Wednesday 25 March 2009

Akankah Indonesia Menjadi Pusat Ekonomi Syariah?

Saat ini kita sedang memasuki krisis keuangan global yang melanda semua negara di dunia. Salah satu harapan untuk memulihkan krisis ada pada ekonomi syariah, yaitu ekonomi yang berlandaskan pada syariah Islam. Karena itu, World Islamic Economic Forum (WIEF) ke-5 yang diadakan di Indonesia mempunyai nuansa yang agak berbeda dibandingkan dengan forum yang diselenggarakan sebelumnya. Dalam sambutan pembukaan yang dilakukan oleh presiden Susilo Bambang Yudhoyono, beliau mengatakan bahwa perbankan Islam harus mengambil posisi terdepan karena tidak terpengaruh krisis. Bank-bank yang menjalankan prinsip syariah ini tidak memasukkan aset-aset yang berbahaya dan berisiko karena dalam investasinya, bank syariah tidak mengenal sifat spekulasi. Selain itu, ekonomi syariah sebagaimana yang telah diajarkan Nabi Muhammad semenjak 1400 tahun yang lalu ini, juga mengenal prinsip keadilan.

Wapres Jusuf Kalla yang dikenal sebagai pedagang ulung pun dalam sambutannya pada saat membuka Pre-Forum 5th World Islamic Economic Forum menyatakan bahwa betapa prudentnya perekonomian Islam yang menggunakan real transaction yang condong lebih dapat bertahan terhadap guncangan perekonomian global yang diakibatkan penggunaan unreal transaction. Karakteristik dari perbankan syariah adalah menyalurkan pendanaan pada underlying asset karena hal tersebut merupakan persyaratan bank syariah. Dengan demikian, ketika krisis ini terjadi, dan bank-bank konvensional mulai oleng, maka bank-bank syariah yang relatif tidak terkena dampak krisis ini diharapkan dapat menjadi penopang selanjutnya dari ekonomi dunia, khususnya Indonesia. Pada sistem ekonomi syariah, yang menggunakan akad bagi hasil, membuat penyaluran dana ke sektor riil merupakan keharusan. Likuiditas untuk sektor riil di masa-masa sulit ini tidak boleh berhenti supaya roda ekonomi dapat terus berjalan.

Karena sifat yang tahan krisis itulah, ekonomi syariah, tidak hanya tumbuh di negara yang mayoritas berpenduduk muslim saja, akan tetapi negara-negara barat, seperti Eropa dan Amerika dan negara-negara non muslim lainnya juga menganut sistem ini sebagai salah satu sistem ekonomi mereka. Hal ini terlihat dari negara-negara non muslim yang menerbitkan sukuk global, yaitu Amerika Serikat, Jepang, Jerman, Tiongkok, dan Inggris.
----------------
◆ **PERINTAH 1**: Di dalam catatan, mulailah dari baris yang memuat "Page size: 1754x1241." dan berhentilah setelah baris yang memuat "table_cell Str. d. [440, 179, 513, 371]". Tuliskan kembali baris-baris itu dengan mengubah "Komiteto" menjadi "Komisijos" tanpa perubahan lain.
Teks dan catatan ini berasal dari sumber yang berbeda.

◆ **CATATAN YANG DIBERIKAN**:
----------------
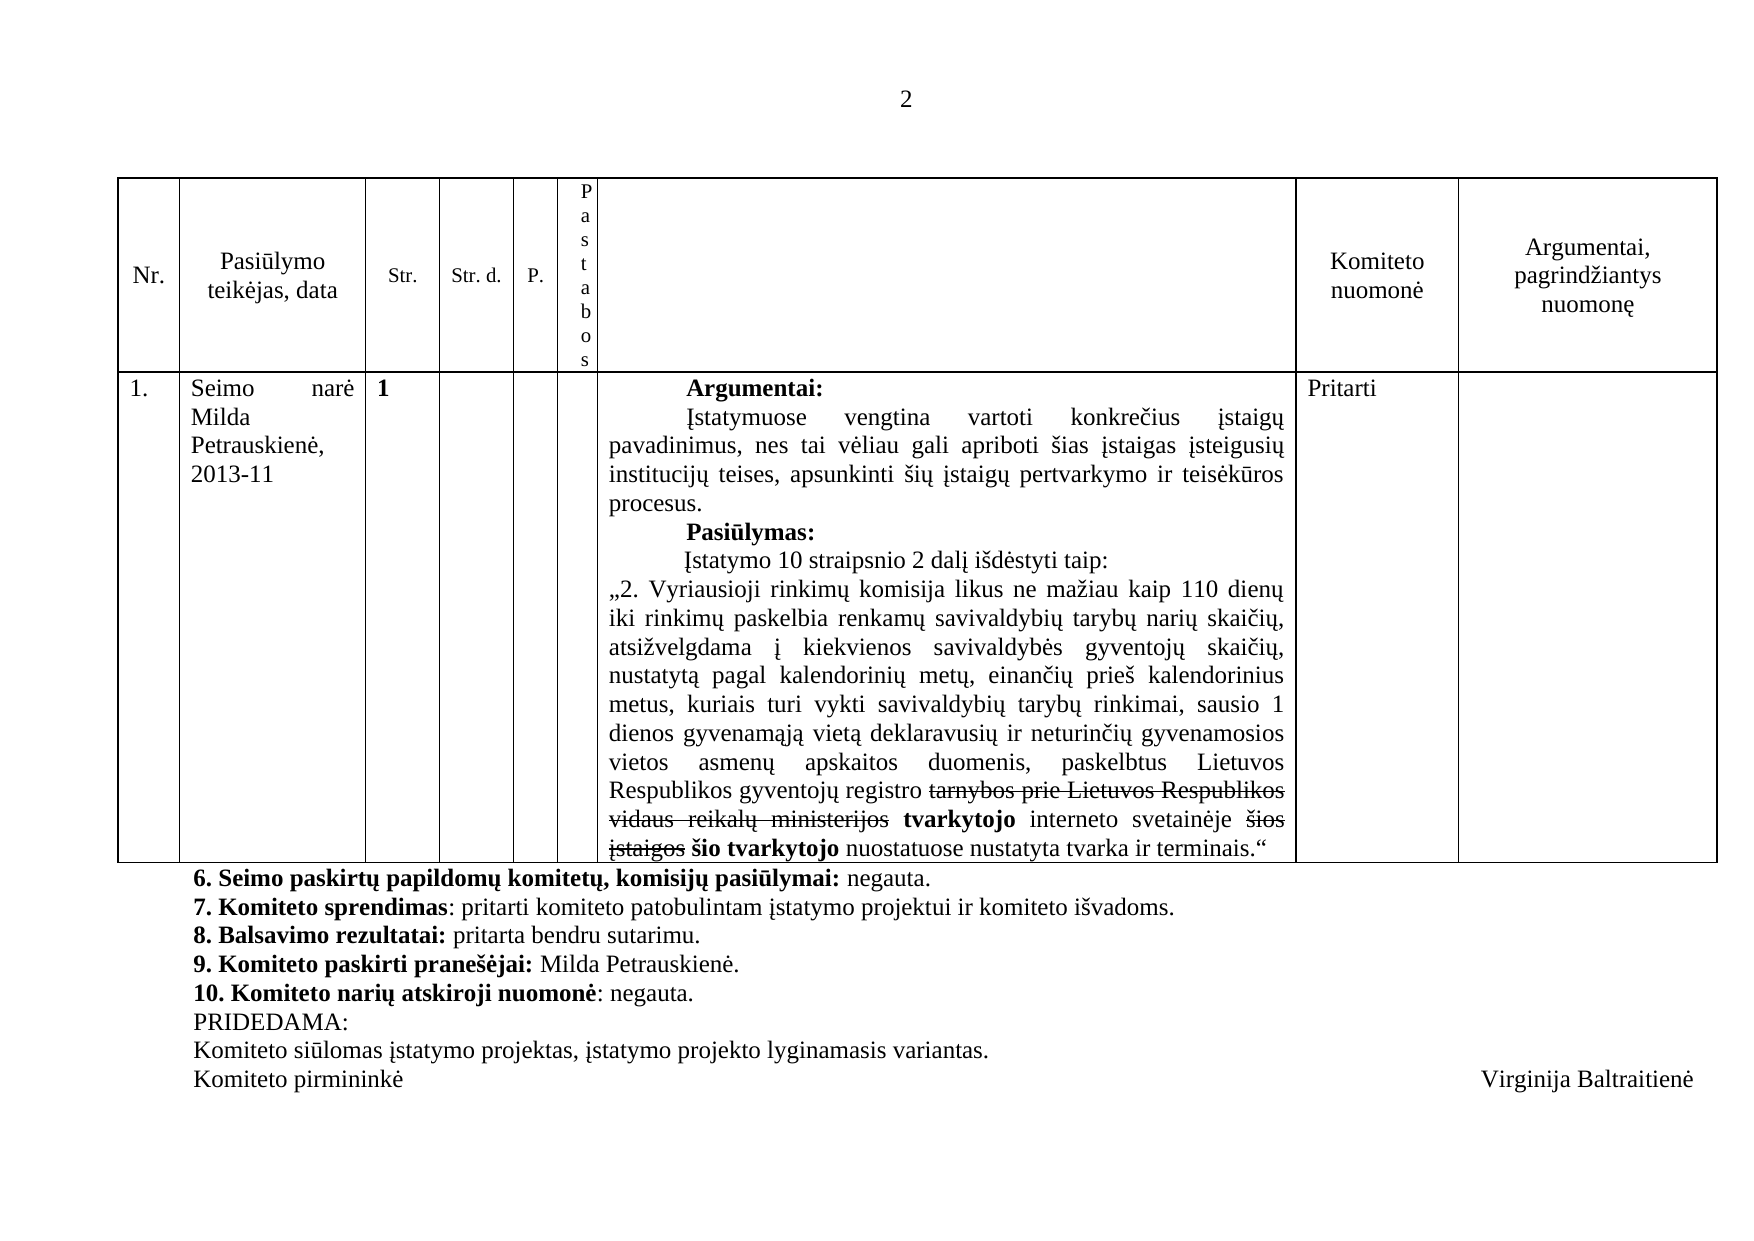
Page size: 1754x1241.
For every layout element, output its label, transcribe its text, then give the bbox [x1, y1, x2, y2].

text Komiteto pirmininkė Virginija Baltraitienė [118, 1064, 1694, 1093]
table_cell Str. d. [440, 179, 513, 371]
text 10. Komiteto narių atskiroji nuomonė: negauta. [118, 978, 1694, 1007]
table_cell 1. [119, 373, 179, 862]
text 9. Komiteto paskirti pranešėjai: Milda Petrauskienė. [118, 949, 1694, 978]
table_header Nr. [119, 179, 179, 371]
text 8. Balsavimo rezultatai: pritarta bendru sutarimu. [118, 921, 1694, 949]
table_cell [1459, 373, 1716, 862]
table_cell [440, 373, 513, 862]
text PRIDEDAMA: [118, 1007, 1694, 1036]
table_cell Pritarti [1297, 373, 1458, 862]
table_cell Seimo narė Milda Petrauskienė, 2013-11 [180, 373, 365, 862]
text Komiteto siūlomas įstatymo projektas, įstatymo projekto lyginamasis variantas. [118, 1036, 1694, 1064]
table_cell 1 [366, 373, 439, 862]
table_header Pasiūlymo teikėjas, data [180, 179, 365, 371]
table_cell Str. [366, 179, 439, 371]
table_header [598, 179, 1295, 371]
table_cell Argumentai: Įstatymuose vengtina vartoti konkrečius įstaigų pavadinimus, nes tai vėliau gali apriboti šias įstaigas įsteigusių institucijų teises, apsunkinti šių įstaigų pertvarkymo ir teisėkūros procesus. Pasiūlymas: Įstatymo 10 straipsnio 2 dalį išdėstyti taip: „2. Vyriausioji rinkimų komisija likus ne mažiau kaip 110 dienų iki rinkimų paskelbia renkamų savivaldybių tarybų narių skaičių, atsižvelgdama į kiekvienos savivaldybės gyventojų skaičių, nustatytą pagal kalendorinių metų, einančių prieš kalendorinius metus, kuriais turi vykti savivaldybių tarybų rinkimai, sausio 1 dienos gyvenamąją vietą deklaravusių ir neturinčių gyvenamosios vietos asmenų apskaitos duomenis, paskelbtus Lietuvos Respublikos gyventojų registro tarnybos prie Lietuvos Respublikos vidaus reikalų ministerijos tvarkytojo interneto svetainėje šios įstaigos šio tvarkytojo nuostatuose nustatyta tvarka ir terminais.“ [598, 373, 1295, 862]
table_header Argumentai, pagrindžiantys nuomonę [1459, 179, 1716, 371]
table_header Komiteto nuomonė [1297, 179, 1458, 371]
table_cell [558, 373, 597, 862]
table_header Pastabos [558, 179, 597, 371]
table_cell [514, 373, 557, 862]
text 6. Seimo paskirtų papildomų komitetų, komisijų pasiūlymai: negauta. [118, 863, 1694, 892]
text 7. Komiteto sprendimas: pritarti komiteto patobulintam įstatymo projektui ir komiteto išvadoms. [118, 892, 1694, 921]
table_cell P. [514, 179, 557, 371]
----------------
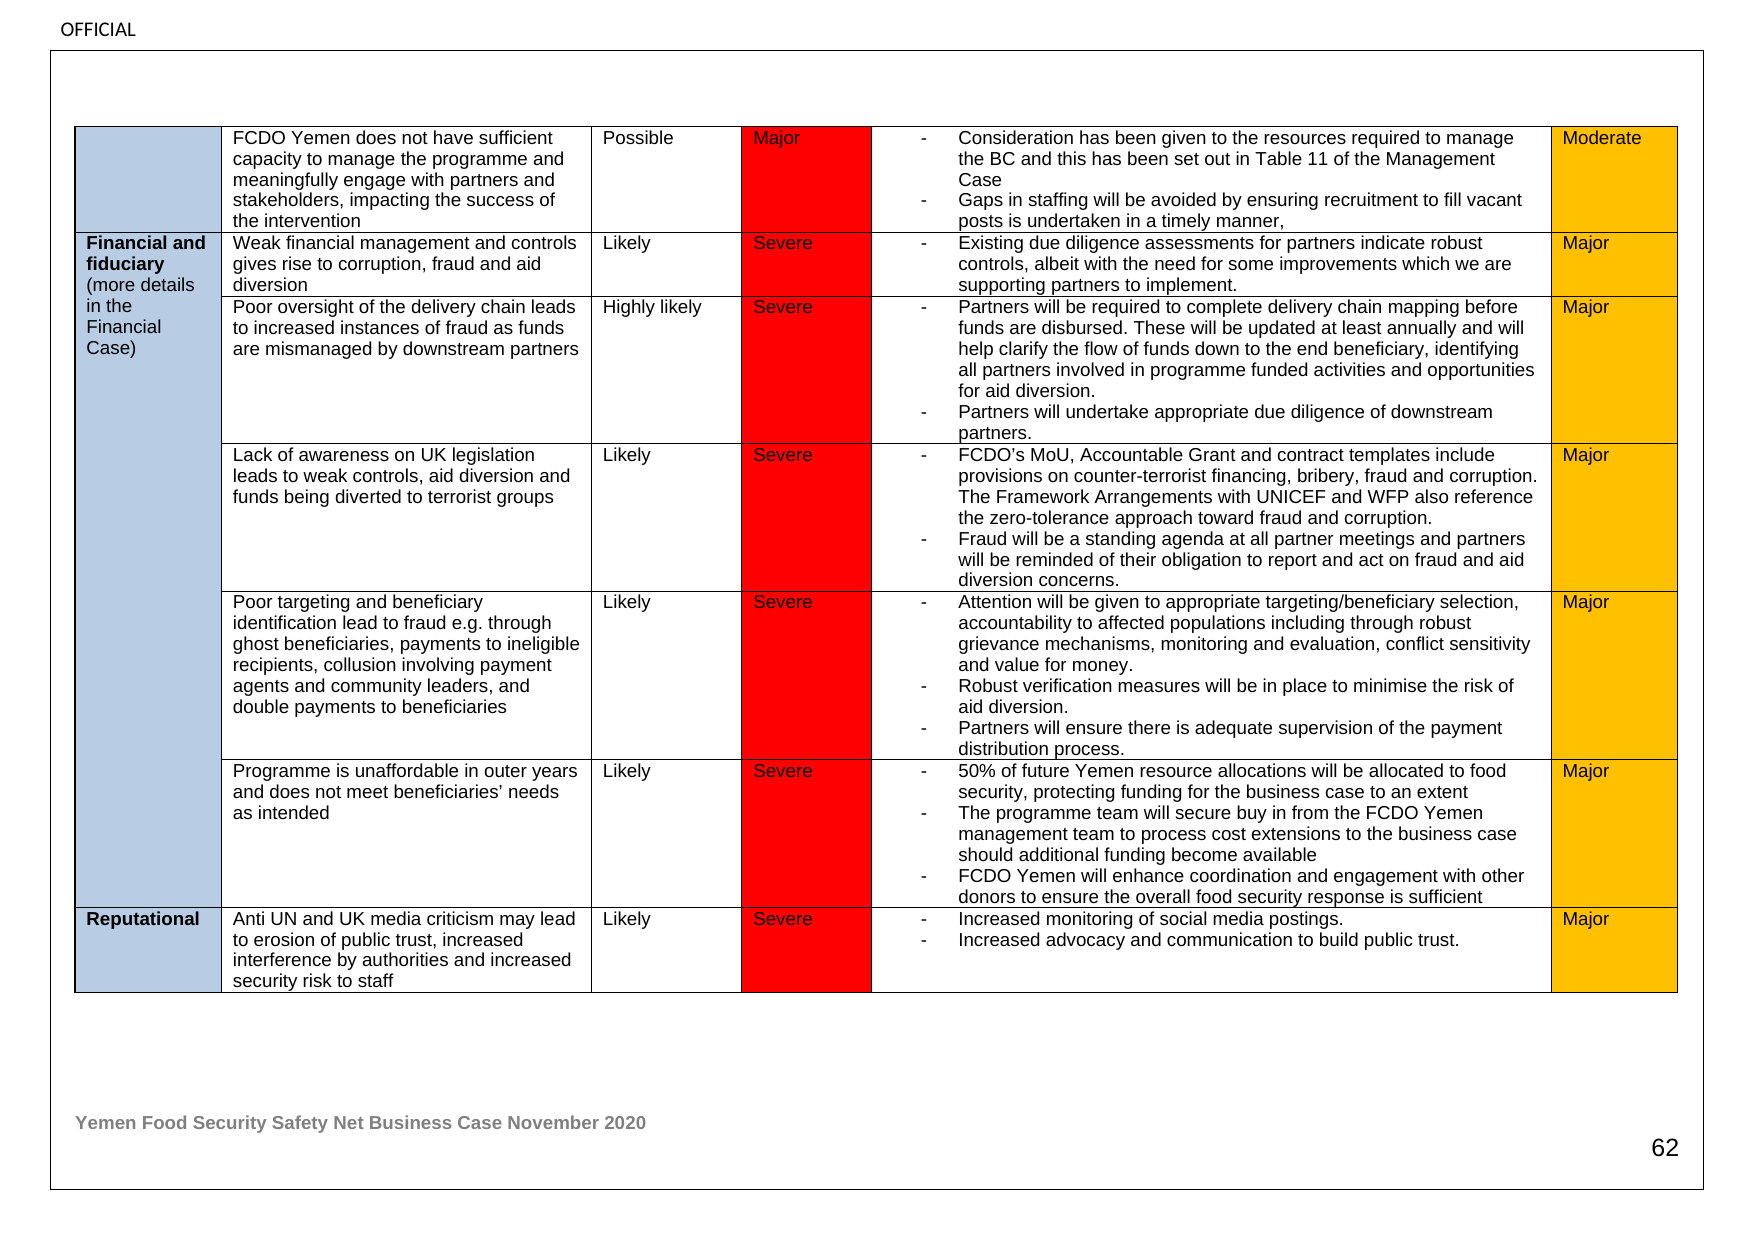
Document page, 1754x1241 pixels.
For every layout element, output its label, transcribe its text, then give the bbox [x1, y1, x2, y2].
----------------
◆ **PERINTAH 2**: Teruskan teks tentang ekonomi syariah di Indonesia mulai dari kalimat terakhirnya.

◆ **HASIL TUGAS 1**:
Page size: 1754x1241.
For every layout element, output its label, transcribe its text, then give the bbox [x1, y1, x2, y2].

text Komisijos pirmininkė Virginija Baltraitienė [118, 1064, 1694, 1093]
table_cell Str. d. [440, 179, 513, 371]

◆ **HASIL TUGAS 2**:
Dalam forum ini, ketua WIEF, Tun Musa Hitam menyatakan bahwa forum kali ini akan menggapai prediksi kemakmuran Asia di abad 21 akan meningkat seiring kontribusi kelebihan keuntungan usaha komoditas di kawasan Timur Tengah dan Asia. Keuntungan dari negara-negara GCC (Gulf Cooperation Council) seperti Arab Saudi, Kuwait, Qatar, Oman dan Bahrain serta Uni Emirat Arab pada bulan April 2008 saja mencapai USD 9 triliun.

Karena itu, diharapkan kemudian Indonesia untuk dapat meningkatkan ekonomi syariahnya dengan menggaet investasi dari Timur Tengah. Hal tersebut karena laju pertumbuhan pasar perbankan syariah baru mencapai 3 persen. Tapi hal itu bukanlah suatu hal yang menjadikan kita boleh merasa pesimis, mengingat perbankan syariah di Indonesia baru pertama kali ada tahun 1992 dengan bank muamalatnya. Dan kinerja Bank Muamalat pun menunjukkan kinerjanya yang positif. Pada 2004, bank tersebut mempunyai total aset Rp5,2 triliun dan laba bersih mencapai Rp 48,4 miliar. Bahkan, tahun lalu, Bank Muamalat menyalurkan Rp10,48 Triliun. Sedangkan pada tahun 2007 sebesar Rp 8,62 triliun. Secara umum, Kinerja perbankan syariah di Indonesia mencatat statistik yang fantastis. Pada tahun 2006, asetnya mencatat total Rp 26,722 triliun, sedangkan pada November 2008, mencatat angka Rp 47,178 triliun. Dana Pihak Ketiga (DPK) yang terkumpul pada tahun 2006, mencapai Rp 20,445 triliun, dan pada bulan November 2008, mencapai angka Rp 34,422 triliun.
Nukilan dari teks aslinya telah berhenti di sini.